As you slide into your 30s, and especially into your 40s and 50s, you may begin to feel the effects of early wear and tear on your joints in the form of arthritis. A soccer injury in your youth followed by high impact activity like running can lead to arthritis. Weight and inactivity also put us at greater risk to develop arthritis. While joint pain can be downright painful, there is a lot we can do today to alleviate pain and keep you active.  

Treatment: Conservative options for early onset arthritis include non-steroidal anti-inflammatory medications, physical therapy, and steroid or other injections. When conservative methods no longer provide relief from pain and you are unable to work or enjoy your regular activities, your physician can discuss your surgical options, including same-day total joint replacement.

Prevention: While there isn’t much that can be done to prevent arthritis, there is a lot you can do to slow its progression. It is important to remain active, but a switch to lower impact activity like swimming and cycling can ease pain and prevent further wear and tear.    

Heels vs. Foot Health

Let’s face it, fashion often takes precedent over function in the footwear department. So, how much damage are we doing to our feet when we say yes to the heels? Brian Tscholl, MD, weighs in…  
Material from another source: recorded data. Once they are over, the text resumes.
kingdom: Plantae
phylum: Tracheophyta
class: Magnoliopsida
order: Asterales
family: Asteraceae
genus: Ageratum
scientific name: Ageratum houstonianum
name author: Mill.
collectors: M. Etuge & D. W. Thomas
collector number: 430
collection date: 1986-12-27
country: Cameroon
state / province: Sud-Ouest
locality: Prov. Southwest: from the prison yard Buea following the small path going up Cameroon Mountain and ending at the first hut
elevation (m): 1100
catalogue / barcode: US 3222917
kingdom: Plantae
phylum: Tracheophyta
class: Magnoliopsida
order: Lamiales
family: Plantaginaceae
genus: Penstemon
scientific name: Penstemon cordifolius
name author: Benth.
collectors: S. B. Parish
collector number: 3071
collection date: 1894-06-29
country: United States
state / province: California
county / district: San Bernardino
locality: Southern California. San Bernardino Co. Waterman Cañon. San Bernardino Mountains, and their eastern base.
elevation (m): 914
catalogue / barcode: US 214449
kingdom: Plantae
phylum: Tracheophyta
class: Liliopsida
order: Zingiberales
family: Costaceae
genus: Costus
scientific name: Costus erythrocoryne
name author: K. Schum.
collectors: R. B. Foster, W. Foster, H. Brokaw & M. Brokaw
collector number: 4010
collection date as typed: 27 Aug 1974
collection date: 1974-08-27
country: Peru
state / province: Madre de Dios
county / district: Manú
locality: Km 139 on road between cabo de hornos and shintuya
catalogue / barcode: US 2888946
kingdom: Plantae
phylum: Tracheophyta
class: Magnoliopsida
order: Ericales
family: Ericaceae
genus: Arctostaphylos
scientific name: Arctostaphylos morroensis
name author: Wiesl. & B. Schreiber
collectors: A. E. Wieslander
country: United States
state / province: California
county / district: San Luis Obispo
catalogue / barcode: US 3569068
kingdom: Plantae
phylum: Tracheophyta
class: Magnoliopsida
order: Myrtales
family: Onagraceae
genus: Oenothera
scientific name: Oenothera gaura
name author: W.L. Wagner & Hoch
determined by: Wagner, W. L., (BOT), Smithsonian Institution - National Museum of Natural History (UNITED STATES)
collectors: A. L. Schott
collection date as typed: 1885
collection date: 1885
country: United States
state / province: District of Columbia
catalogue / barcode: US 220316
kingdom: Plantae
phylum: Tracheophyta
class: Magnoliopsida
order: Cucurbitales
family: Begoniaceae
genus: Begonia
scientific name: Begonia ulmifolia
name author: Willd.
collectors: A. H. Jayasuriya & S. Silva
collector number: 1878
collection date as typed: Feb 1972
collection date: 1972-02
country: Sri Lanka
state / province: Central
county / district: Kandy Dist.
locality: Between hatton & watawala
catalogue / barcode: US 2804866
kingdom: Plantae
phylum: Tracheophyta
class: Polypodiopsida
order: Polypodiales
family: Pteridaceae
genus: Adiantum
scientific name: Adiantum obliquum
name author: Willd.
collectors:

Can footwear cause injury?

Yes, I see a lot of injuries related to footwear. Some examples include young athletes with growing bones getting used to wearing cleats, minimalist or barefoot runners (this type of footwear is often associated with stress fractures if an athlete does not ease into wearing them), walkers and hikers who wear poor fitting low tops or hiking boots and ladies wearing high fashion heels that squish their toes in the front or are the wrong size.  

What kinds of conditions are worsened by footwear selection?

Bunions, arthritis, tendonitis, stress fractures and ankle sprains.   

Ditch the heels?

To quote my partner, Dr. Scott Van Aman, “High heels should be an occasional shoe, not an everyday shoe.” When a woman chooses to wear high heels what is most important is finding a shoe that fits properly and does not cause instability.